Другое отличие, отделяющее «Рим» от цикла петербургских повестей, — идейное, и как таковое оно весьма важно. Дело в том, что петербургские повести содержат тенденцию решительно отрицательную по отношению к общественному строю современной Гоголю России, да и Европы. Они явно и очевидно прогрессивны в прямом идейном, общественном, политическом смысле. Они полны негодования, гнева, страстного протеста против обиды, наносимой человеку, и искажения его высокой сущности, причем обидчиком и злодеем оказывается столица современного государства, а орудиями злодейства — чин и золото, иерархия политическая и экономическая.
Правда, «Шинель» в этом отношении уже несколько отходит от повестей первой половины 30-х годов; здесь, в «Шинели», Гоголь уже не столько произносит гневную обвинительную речь, сколько просит о помиловании, обращается не столько к достоинству граждан, сколько к жалости господ. Но все же в «Шинели» сила протеста еще велика, и социально-моральный пафос этой великой повести по справедливости оценивался всей передовой Россией в течение десятилетий в самом сочувственном смысле.

=======

Что, согласно фрагменту о петербургских повестях Гоголя, оказывается в этих повестях орудиями злодейства?

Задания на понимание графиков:
=======

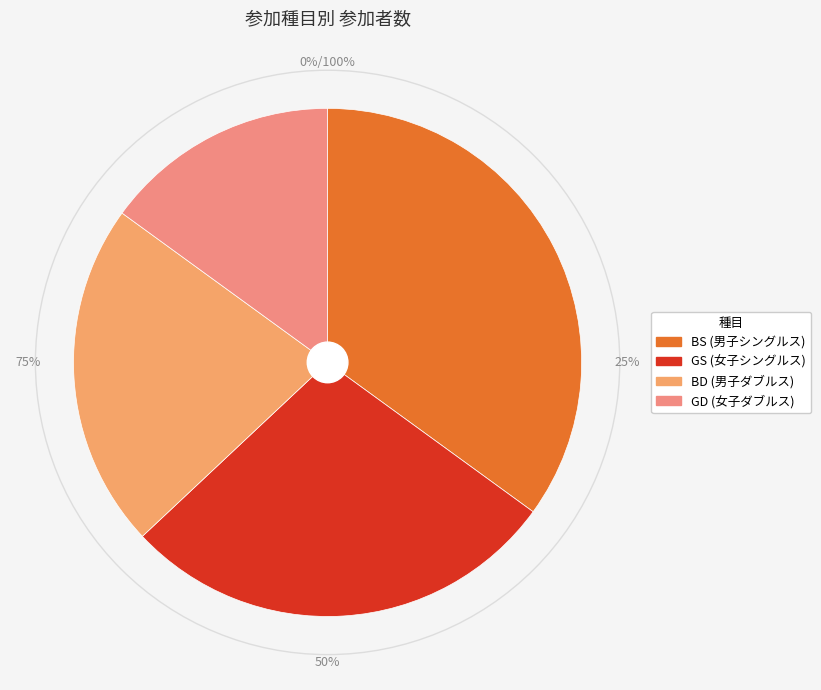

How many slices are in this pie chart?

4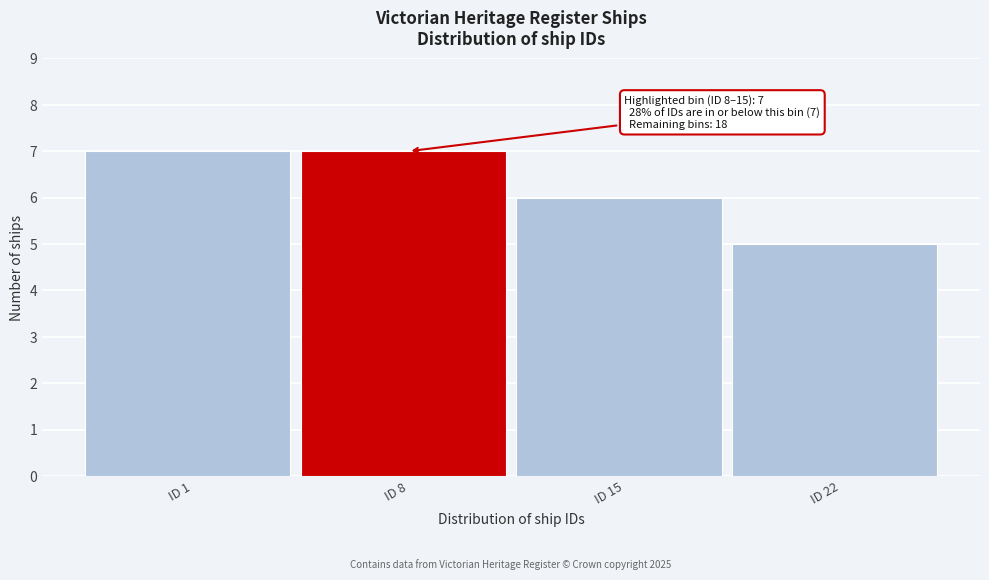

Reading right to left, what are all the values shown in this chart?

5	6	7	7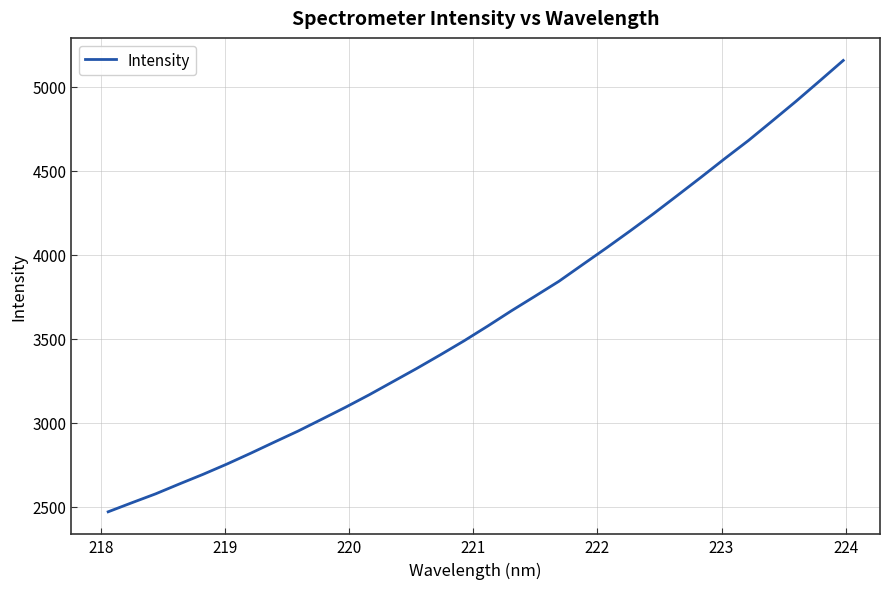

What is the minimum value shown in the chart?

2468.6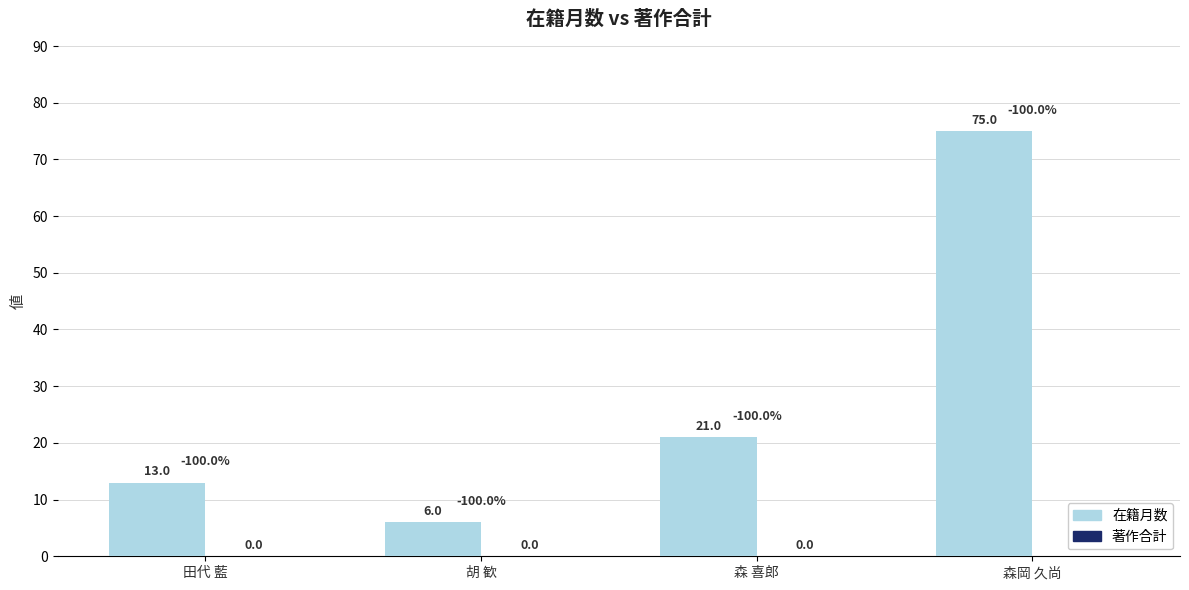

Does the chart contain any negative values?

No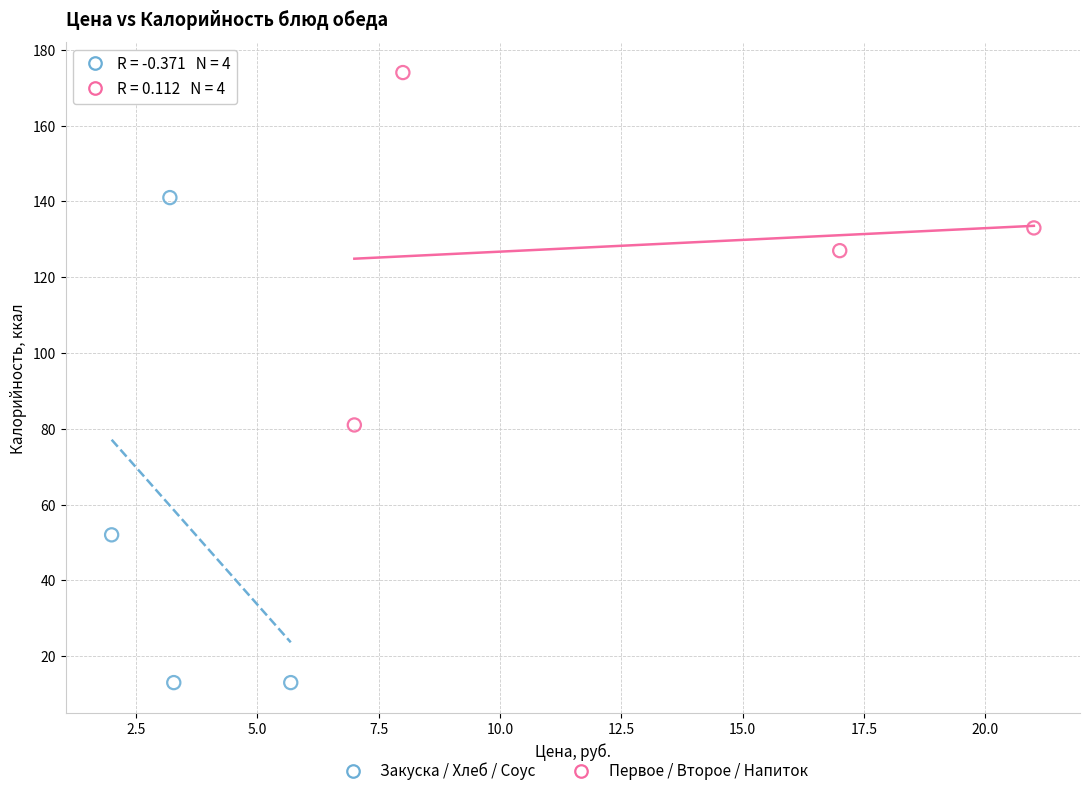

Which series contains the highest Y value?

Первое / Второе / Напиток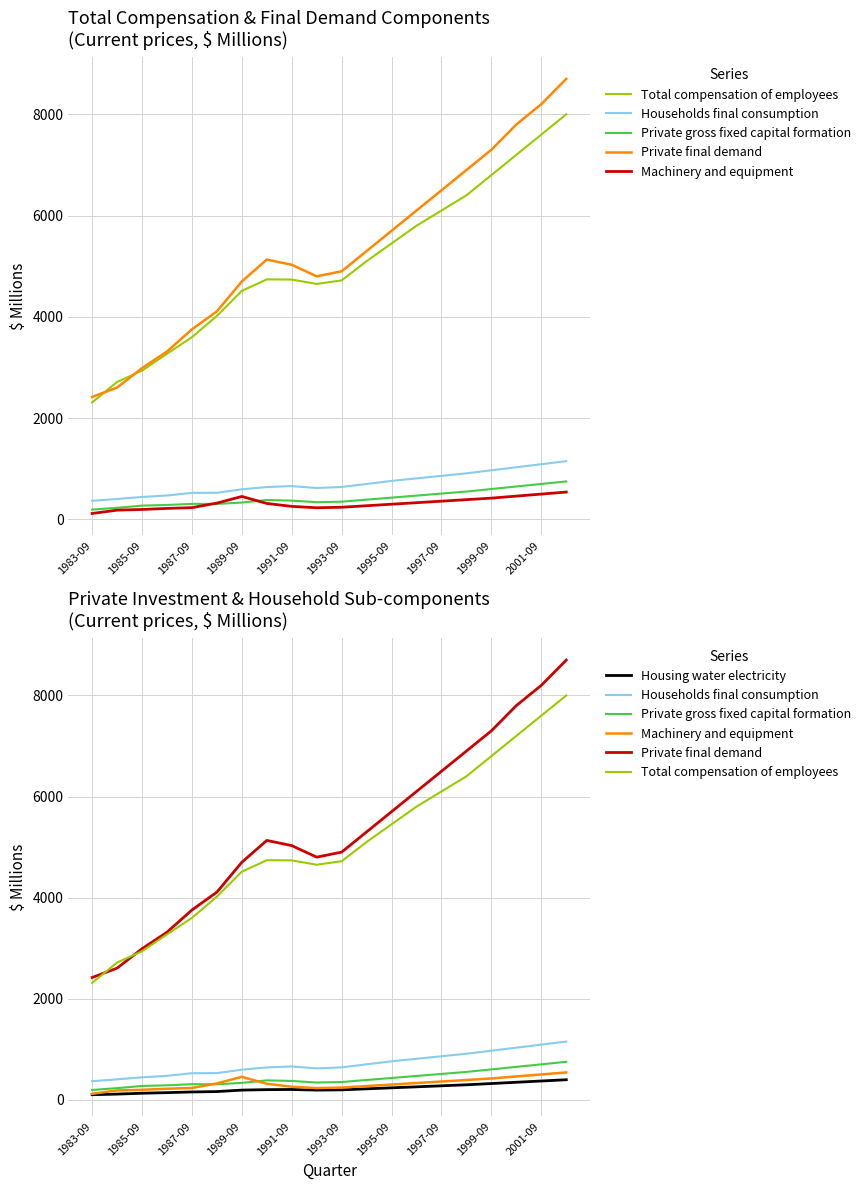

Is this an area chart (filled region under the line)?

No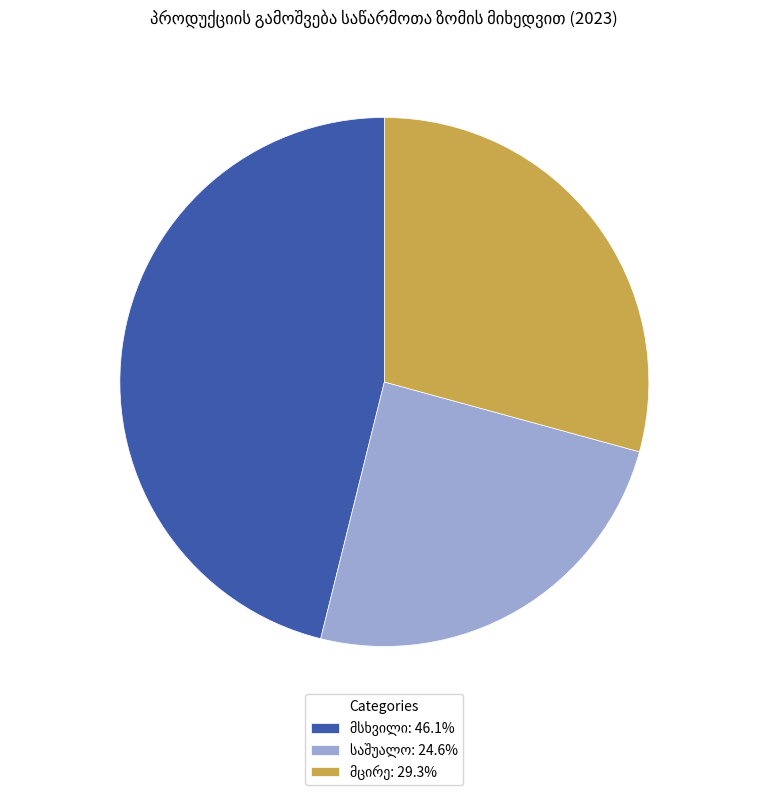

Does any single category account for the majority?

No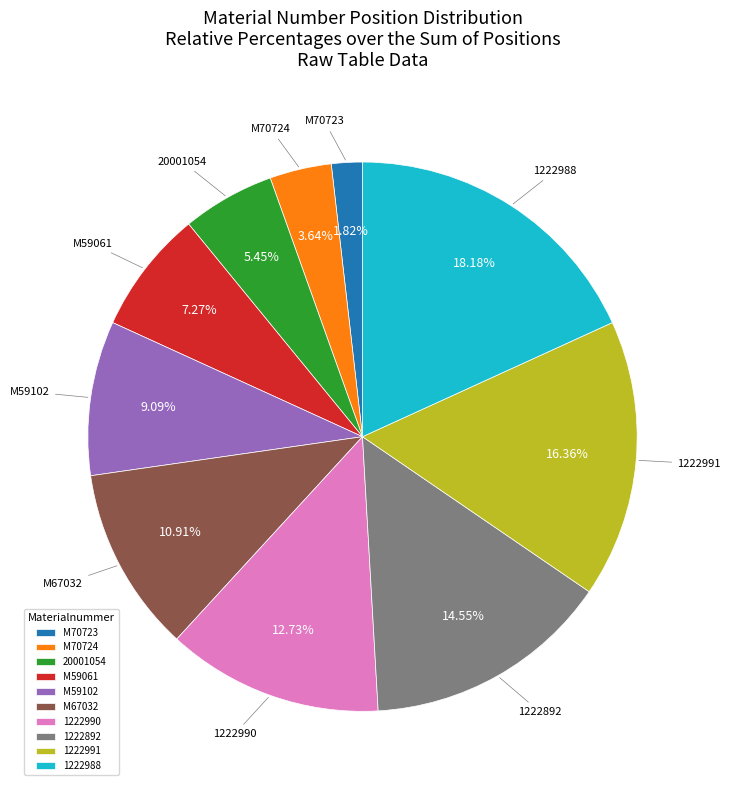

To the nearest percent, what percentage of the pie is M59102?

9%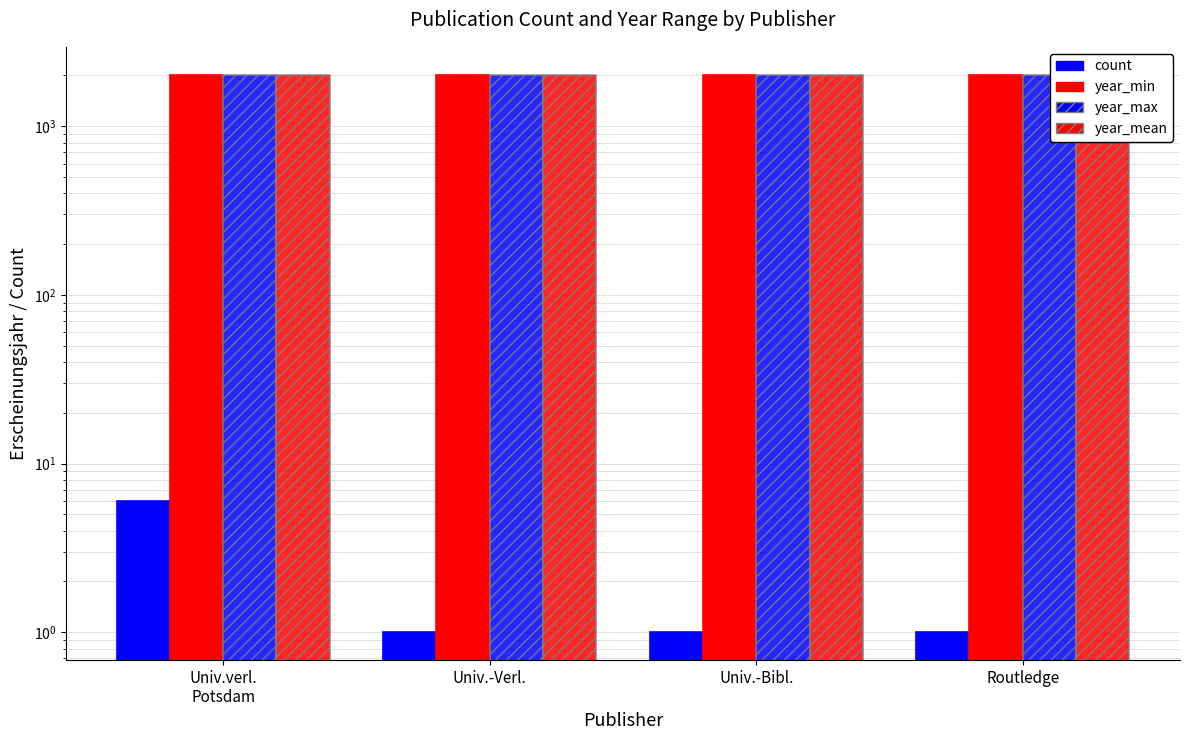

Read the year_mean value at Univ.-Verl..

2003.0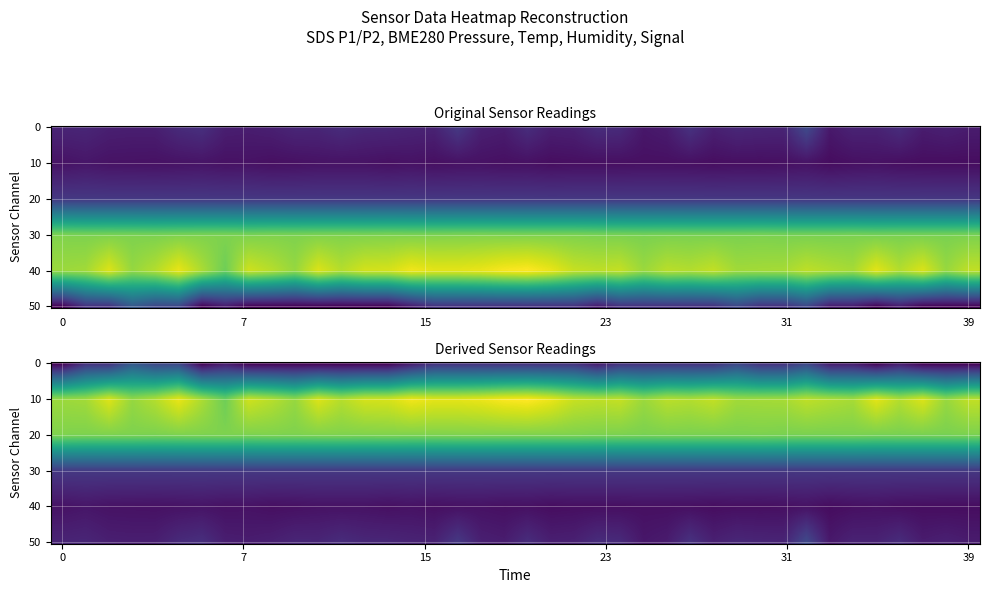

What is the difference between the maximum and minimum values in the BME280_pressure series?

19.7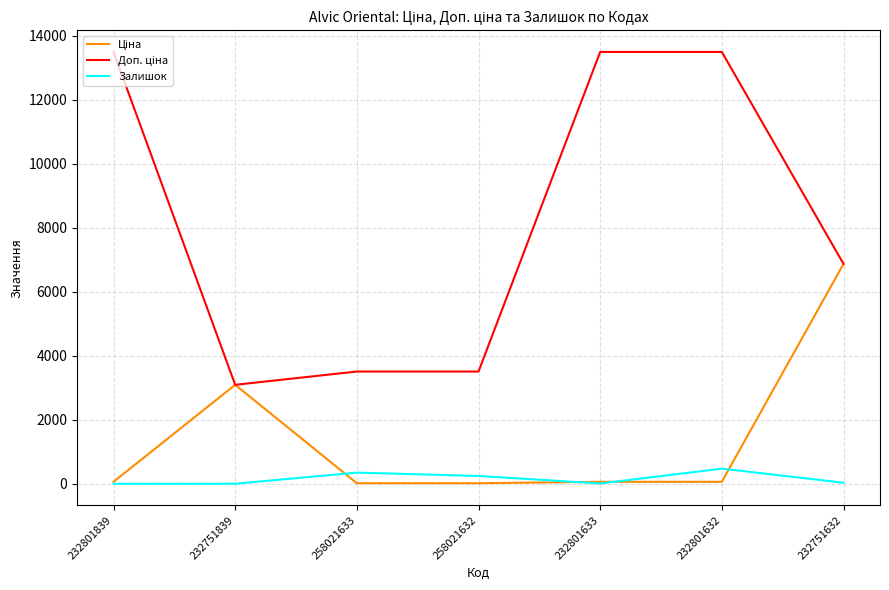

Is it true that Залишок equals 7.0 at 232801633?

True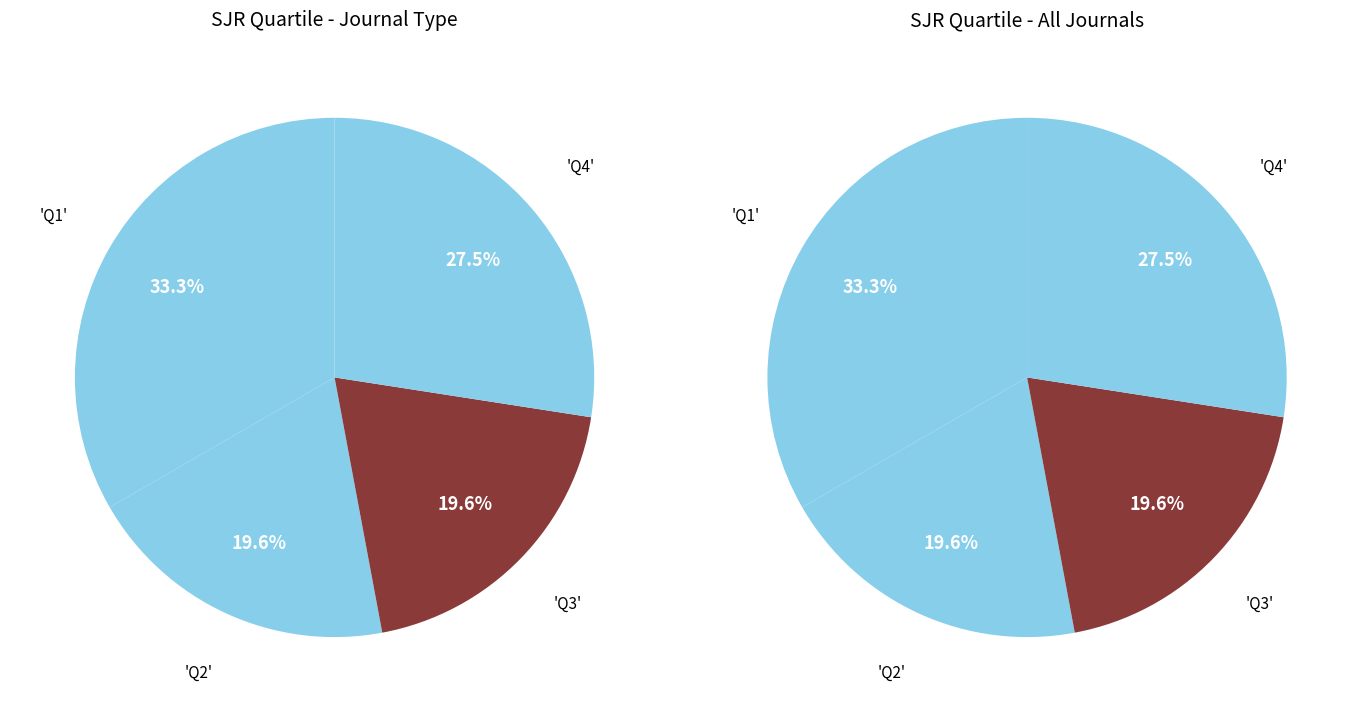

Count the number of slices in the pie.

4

=======

### Ответ к заданию
Орудиями злодейства оказываются чин и золото, то есть иерархия политическая и экономическая.